We investigate the quantum dynamics generated by quantum quenches (QQs) of the Hamiltonian parameters in many-body systems, focusing on protocols that cross first-order and continuous quantum transitions, both in finite-size systems and in the thermodynamic limit. As a paradigmatic example, we consider the quantum Ising chain in the presence of homogeneous transverse ($g$) and longitudinal ($h$) magnetic fields. This model exhibits a continuous quantum transition (CQT) at $g=g_c$ and $h=0$, and first-order quantum transitions (FOQTs) driven by $h$ along the line $h=0$ ($g<g_c$). In the integrable limit $h=0$, the system can be mapped onto a quadratic fermionic theory; however, any nonvanishing longitudinal field breaks integrability and the spectrum of the resulting Hamiltonian is generally expected to enter a chaotic regime. We analyze QQs in which the longitudinal field is suddenly changed from a negative value $h_i < 0$ to a positive value $h_f>0$. We focus on values of $h_f$ such that the spectrum of the post-QQ Hamiltonian ${\hat H}(g,h_f)$ lies in the chaotic regime, where thermalization may emerge at asymptotically long times. We study the out-of-equilibrium dynamics for different values of $g$, finding qualitatively distinct behaviors for $g > g_c$ (where the chain is in the disordered phase), for $g = g_c$ (QQ across the CQT), and for $g<g_c$ (QQ across the FOQT line).

Figures (22)

• Figure 1: The distribution of the level spacings $s_n$, normalized by the average value $\langle s \rangle$, for a quantum Ising chain with $L=20$ spins and $g=h=1$. We only consider states in the Hilbert subspace ${\cal H}_{0+}$, with dimension $\mathcal{D}_{0+} = 27012$. The dashed red curve shows the expected Wigner surmise for a GOE, given by Eq. \ref{['wigdis']}. The inset displays the corresponding distribution of the ratios $r_n$ for the same set of parameters, together with the analytic prediction \ref{['distr_R']} obtained from the Wigner surmise.

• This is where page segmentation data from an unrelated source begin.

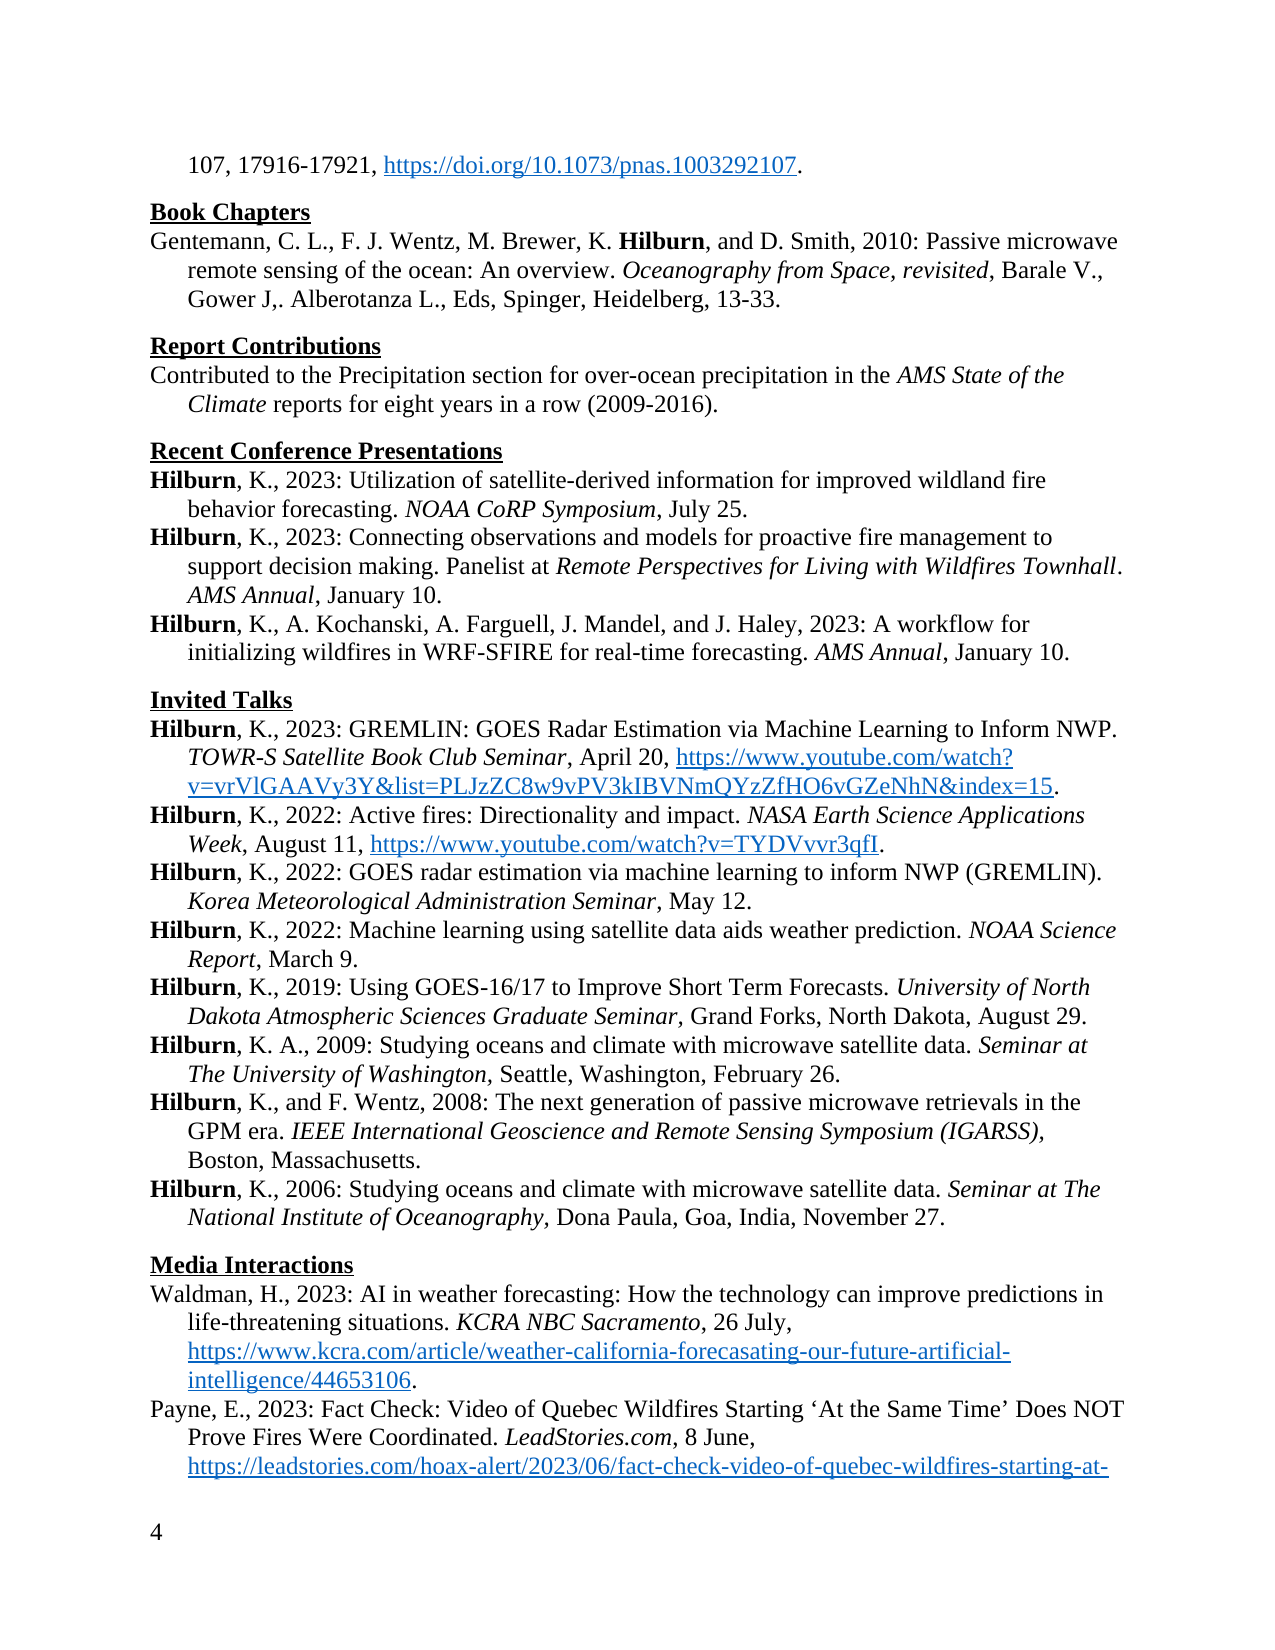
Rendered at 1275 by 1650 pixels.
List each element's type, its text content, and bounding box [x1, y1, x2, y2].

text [150, 1394, 1125, 1480]
text Media Interactions [150, 1250, 1125, 1279]
text Hilburn, K., and F. Wentz, 2008: The next generation of passive microwave retrievals in the GPM era. IEEE International Geoscience and Remote Sensing Symposium (IGARSS), Boston, Massachusetts. [150, 1087, 1125, 1174]
text Report Contributions [150, 331, 1125, 360]
text Hilburn, K., 2022: Active fires: Directionality and impact. NASA Earth Science Applications Week, August 11, https://www.youtube.com/watch?v=TYDVvvr3qfI. [150, 800, 1125, 857]
text Hilburn, K., 2022: GOES radar estimation via machine learning to inform NWP (GREMLIN). Korea Meteorological Administration Seminar, May 12. [150, 857, 1125, 915]
text Hilburn, K., 2006: Studying oceans and climate with microwave satellite data. Seminar at The National Institute of Oceanography, Dona Paula, Goa, India, November 27. [150, 1174, 1125, 1231]
text Hilburn, K., A. Kochanski, A. Farguell, J. Mandel, and J. Haley, 2023: A workflow for initializing wildfires in WRF-SFIRE for real-time forecasting. AMS Annual, January 10. [150, 609, 1125, 666]
text Hilburn, K., 2019: Using GOES-16/17 to Improve Short Term Forecasts. University of North Dakota Atmospheric Sciences Graduate Seminar, Grand Forks, North Dakota, August 29. [150, 972, 1125, 1030]
text Hilburn, K., 2023: GREMLIN: GOES Radar Estimation via Machine Learning to Inform NWP. TOWR-S Satellite Book Club Seminar, April 20, https://www.youtube.com/watch?v=vrVlGAAVy3Y&list=PLJzZC8w9vPV3kIBVNmQYzZfHO6vGZeNhN&index=15. [150, 714, 1125, 800]
text Hilburn, K., 2023: Connecting observations and models for proactive fire management to support decision making. Panelist at Remote Perspectives for Living with Wildfires Townhall. AMS Annual, January 10. [150, 522, 1125, 609]
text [150, 150, 1125, 179]
text Contributed to the Precipitation section for over-ocean precipitation in the AMS State of the Climate reports for eight years in a row (2009-2016). [150, 360, 1125, 417]
text Recent Conference Presentations [150, 436, 1125, 465]
text Hilburn, K., 2023: Utilization of satellite-derived information for improved wildland fire behavior forecasting. NOAA CoRP Symposium, July 25. [150, 465, 1125, 522]
text Hilburn, K. A., 2009: Studying oceans and climate with microwave satellite data. Seminar at The University of Washington, Seattle, Washington, February 26. [150, 1030, 1125, 1087]
text Hilburn, K., 2022: Machine learning using satellite data aids weather prediction. NOAA Science Report, March 9. [150, 915, 1125, 972]
text Invited Talks [150, 685, 1125, 714]
text Book Chapters [150, 197, 1125, 226]
text Gentemann, C. L., F. J. Wentz, M. Brewer, K. Hilburn, and D. Smith, 2010: Passive microwave remote sensing of the ocean: An overview. Oceanography from Space, revisited, Barale V., Gower J,. Alberotanza L., Eds, Spinger, Heidelberg, 13-33. [150, 226, 1125, 312]
text Waldman, H., 2023: AI in weather forecasting: How the technology can improve predictions in life-threatening situations. KCRA NBC Sacramento, 26 July, https://www.kcra.com/article/weather-california-forecasating-our-future-artificial-intelligence/44653106. [150, 1279, 1125, 1394]
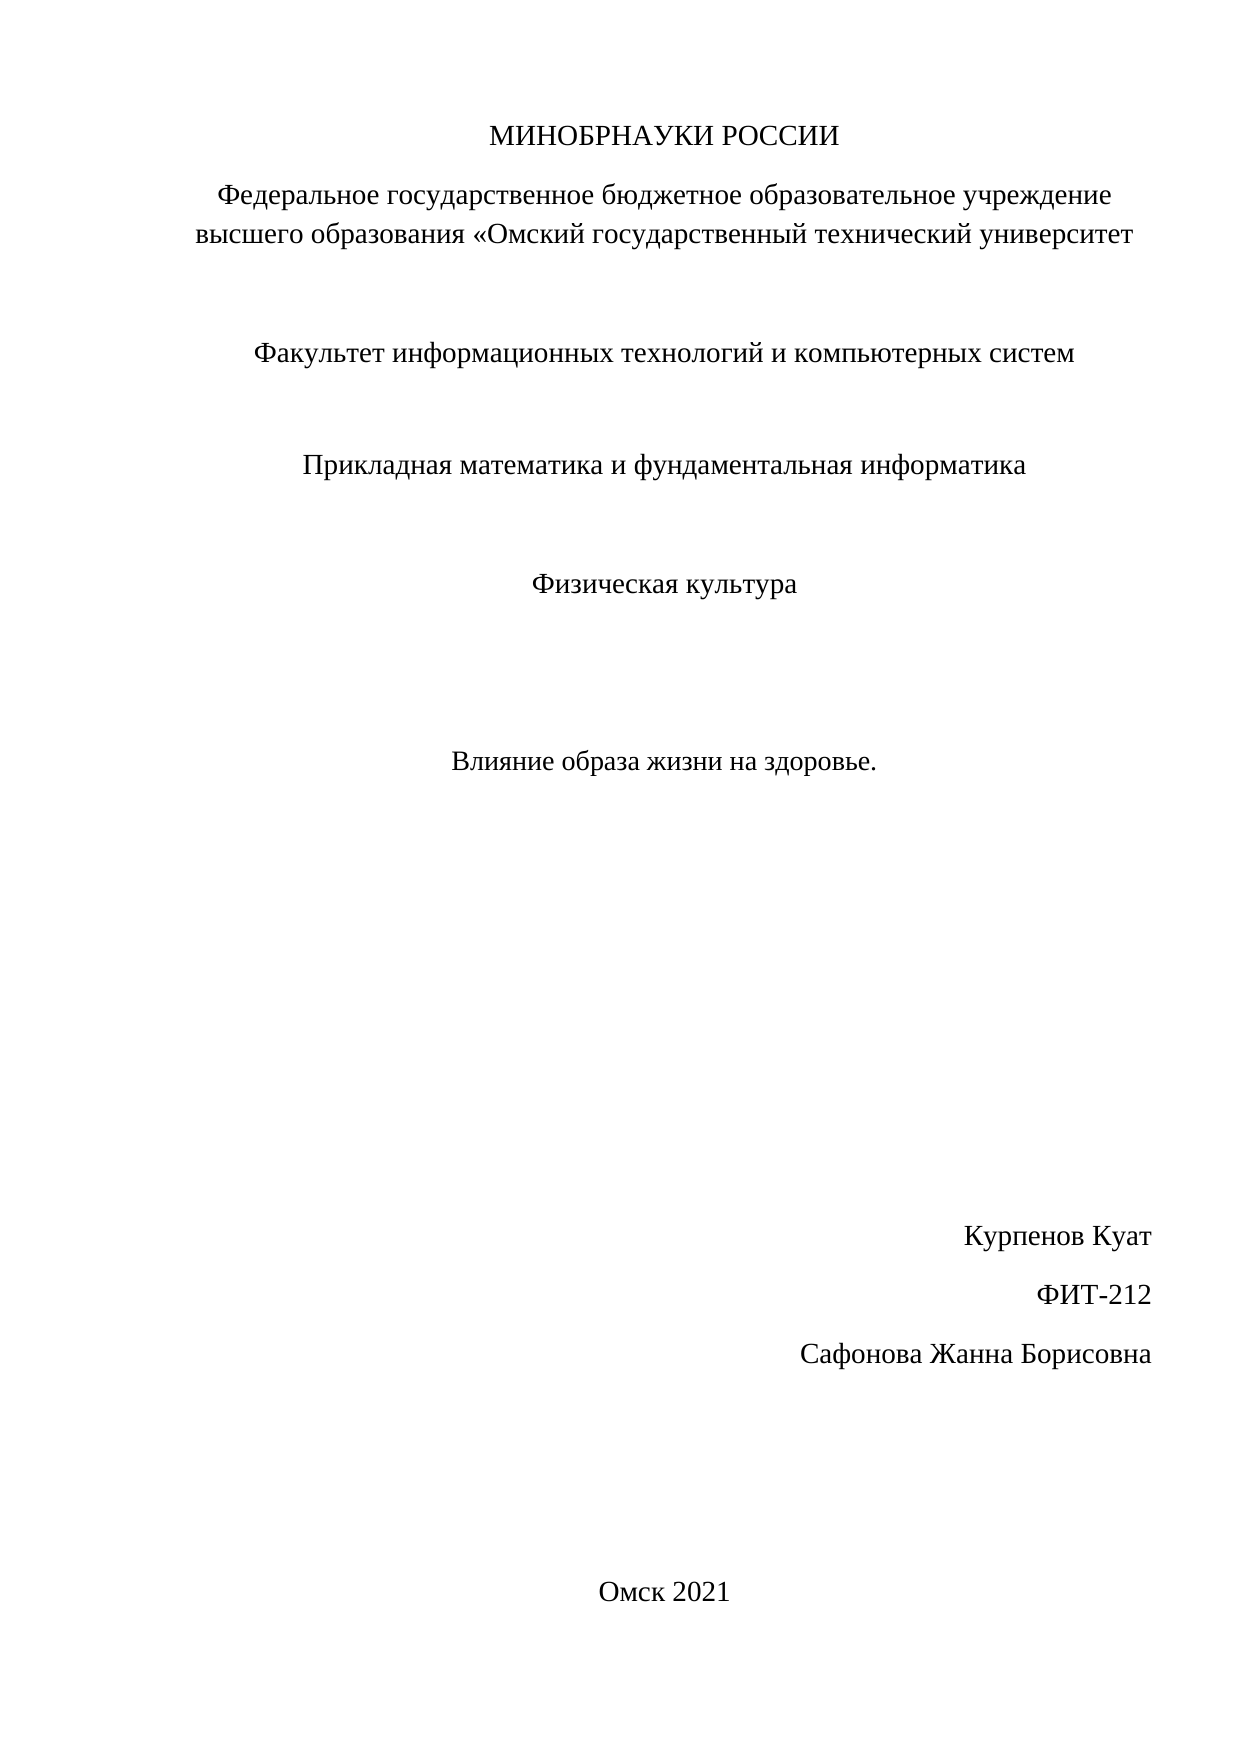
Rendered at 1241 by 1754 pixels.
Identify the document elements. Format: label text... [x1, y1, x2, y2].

text МИНОБРНАУКИ РОССИИ [177, 118, 1152, 152]
text Физическая культура [177, 566, 1152, 599]
text Влияние образа жизни на здоровье. [177, 744, 1152, 776]
text Факультет информационных технологий и компьютерных систем [177, 335, 1152, 368]
text Курпенов Куат [177, 1218, 1152, 1251]
text ФИТ-212 [177, 1277, 1152, 1311]
text Прикладная математика и фундаментальная информатика [177, 447, 1152, 481]
text Омск 2021 [177, 1574, 1152, 1607]
text Федеральное государственное бюджетное образовательное учреждение высшего образования «Омский государственный технический университет [177, 177, 1152, 249]
text Сафонова Жанна Борисовна [177, 1336, 1152, 1370]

• Figure 2: The average value $R$ of the ratios $r_n$, cf. Eqs. \ref{['Rdef']} and \ref{['sndef']}, as a function of the longitudinal field $h$, for three fixed values of $g=0.5$ (top), $g=1$ (middle), and $g=1.5$ (bottom), for the eigenstates in the sector ${\cal H}_{0+}$. Data are shown for different system sizes, as indicated in the legend. Horizontal lines correspond to the WD value $R_W=0.5307$ (dashed line) and the Poisson value $R_P=0.3863$ (dot-dashed line).
• Figure 3: The overlap $w_n=|\langle \Phi_n(h)|\Phi_0(-h)\rangle|^2$ between the ground state $\Phi_0(-h)\rangle$ of the Hamiltonian $\hat{H}(-h)$ and the eigenstates $|\Phi_n(h)\rangle$ with eigenvalues $E_n$ of the post-QQ Hamiltonian $\hat{H}(h)$ vs the energy density $e_n=(E_n-E_0)/L$. Data are shown for $g=1.5$ and set $h=1$ (left panels) or $h=2$ (right panels), and for system sizes $L=12$ (upper panels) and $L=20$ (lower panels). The vertical lines indicate the average energy density $e = \sum_n w_n e_n \approx 1.735047$ (left) and $e \approx 3.72211379$ (right).
• Figure 4: The ratio $\bar{S}_D(L)$ between the diagonal-ensemble entropy $S_D(L)$ and its maximum value $\ln {\cal D}_{0+} \sim L$, as a function of the longitudinal field $h$, for different system sizes $L$. Here we set $g=1.5$.
• Figure 5: The magnetization $M_D$ (top) and excess-bond energy $K_D$ (bottom) in the diagonal ensemble for $g=1.5$ (disordered phase), for a QQ from $-h$ to $h$, and for different system sizes.